Comme Rica, le Persan, l’entrepreneur est l’objet de toutes les attentions, de toutes les curiosités, de tous les intérêts lors de ces grands «raouts» qui se tiennent régulièrement ou les hommes politiques s’affichent volontiers auprès de «patrons» sans doute, mais qui ne sont pas tous, loin de là des entrepreneurs pour professer des amours souvent éphémères ou contre nature. Tout comme Rica encore, l’entrepreneur entre « tout à coup dans un néant affreux »(1), lorsqu’il se présente avec les habits et les soucis du quotidien de l’entreprise, dont les réalités apparaissent si rudes et si inconnues aux hauts fonctionnaires, préposés à l’économie et si grossières ou si ennuyeuses à ces politiciens que les faits dérangent toujours !

Et pourtant quelle part de rêve, d’optimisme et de volonté est la marque de celui ou des ceux qui entreprennent.

Commencer l’année du cinquantenaire de la revue est choix délibéré de notre rédactrice en chef, Aude d’Andria qui a composé ce premier numéro de 2015.

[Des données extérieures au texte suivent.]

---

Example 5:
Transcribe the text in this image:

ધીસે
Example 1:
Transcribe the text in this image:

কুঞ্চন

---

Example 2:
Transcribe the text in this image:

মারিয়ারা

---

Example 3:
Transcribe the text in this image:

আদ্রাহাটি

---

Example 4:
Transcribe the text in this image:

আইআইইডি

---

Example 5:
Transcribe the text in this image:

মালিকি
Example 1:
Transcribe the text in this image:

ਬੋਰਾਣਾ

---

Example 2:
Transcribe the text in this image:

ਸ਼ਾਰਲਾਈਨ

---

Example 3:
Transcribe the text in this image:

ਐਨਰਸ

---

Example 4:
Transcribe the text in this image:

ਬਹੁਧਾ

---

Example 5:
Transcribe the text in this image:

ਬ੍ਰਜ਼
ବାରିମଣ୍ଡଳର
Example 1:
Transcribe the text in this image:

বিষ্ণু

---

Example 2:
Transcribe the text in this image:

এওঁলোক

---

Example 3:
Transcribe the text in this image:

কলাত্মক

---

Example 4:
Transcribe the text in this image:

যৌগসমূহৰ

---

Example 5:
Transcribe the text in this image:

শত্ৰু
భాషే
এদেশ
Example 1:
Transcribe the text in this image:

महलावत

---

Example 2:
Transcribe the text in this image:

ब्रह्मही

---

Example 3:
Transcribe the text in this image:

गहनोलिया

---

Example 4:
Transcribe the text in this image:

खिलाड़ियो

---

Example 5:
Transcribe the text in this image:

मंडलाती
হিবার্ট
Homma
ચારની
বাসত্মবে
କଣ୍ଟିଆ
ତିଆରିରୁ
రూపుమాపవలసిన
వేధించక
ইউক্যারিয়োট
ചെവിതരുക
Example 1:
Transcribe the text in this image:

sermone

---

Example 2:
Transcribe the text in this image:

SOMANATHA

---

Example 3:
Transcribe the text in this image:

En effet, Direction et gestion des entreprises, premier titre de La Revue des Sciences de Gestion a été créée en avril 1965, par Roger Labourier alors responsable de l’Institut de Contrôle de Gestion (ICG). Véritable entrepreneur, il s’appuyait sur un groupe pionnier d’universitaires, à l’origine de la création en France des études de gestion : Pierre Lassègue, premier directeur de l’Institut d’administration des entreprises de Paris, Georges Vedel et Pierre Tabatoni (Paris IX Dauphine), aujourd’hui tous deux disparus, qui ont été membres de l’Académie des sciences morales et politiques. Cette revue voulait (déjà) être ouverte à la recherche originale.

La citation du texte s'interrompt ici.